The secret to his prompt is… going to remain a secret! That’s because he kindly agreed to give 25% of the prize to the most efficient solution. This prompt costs $1+ per inference, so, if you think you can improve on that, you have until next Wednesday to submit your solution in the link below, and compete for the remaining $2.5k! Thanks, Bob.

How do I stand?

Corrected! My initial claim was absolutely WRONG - for which I apologize. I doubted the GPT architecture would be able to solve certain problems which it, with no margin for doubt, solved. Does that prove GPTs will cure Cancer? No. But it does prove me wrong!

Note there is still a small problem with this: it isn’t clear whether Opus is based on the original GPT architecture or not. All GPT-4 versions failed. If Opus turns out to be a new architecture… well, this whole thing would have, ironically, just proven my whole point 😅 But, for the sake of the competition, and in all fairness, Opus WAS listed as an option, so, the prize is warranted.

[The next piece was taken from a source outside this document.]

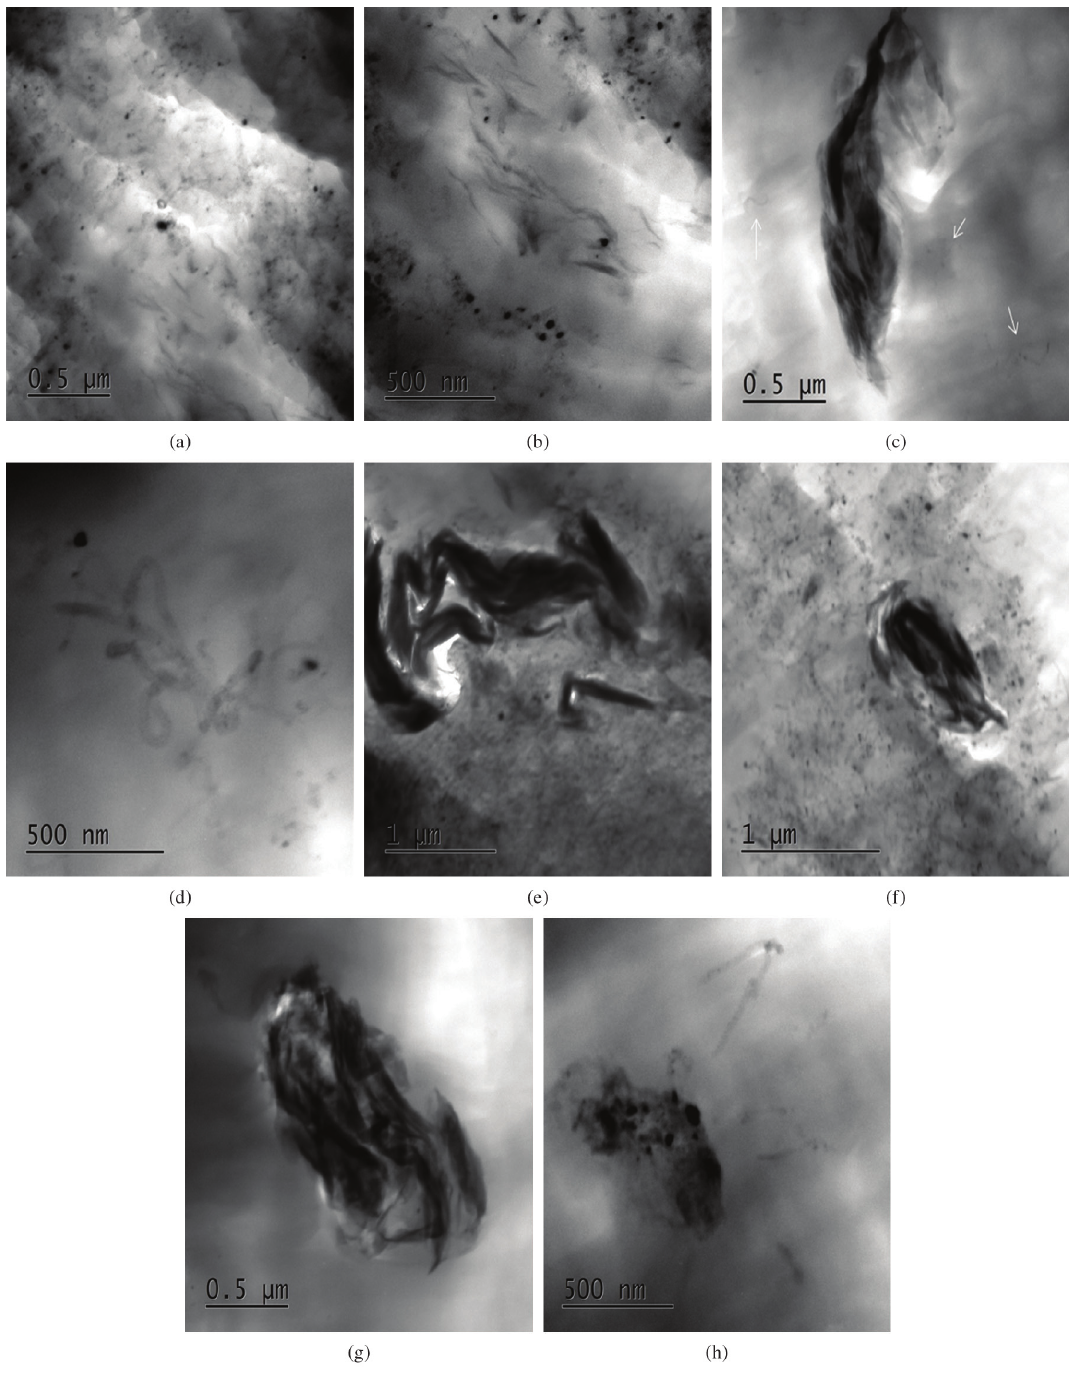
Figure 2. TEM micrographs of (a) and (b) PE30BNCs; (c) and (d) PE30bNCm; (e) and (f) PENaNCs; (g) and (h)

Who I am and what I’m trying to sell?

Wrong! I won’t turn this into an ad. But, yes, if you’re new here, I AM building some stuff, and, yes, just like today, I constantly validate my claims to make sure I can deliver on my promises. But that’s all I’m gonna say, so, if you’re curious, you’ll have to find out for yourself (:

That’s all. Thanks for all who participated, and, again - sorry for being a wrong guy on the internet today! See you.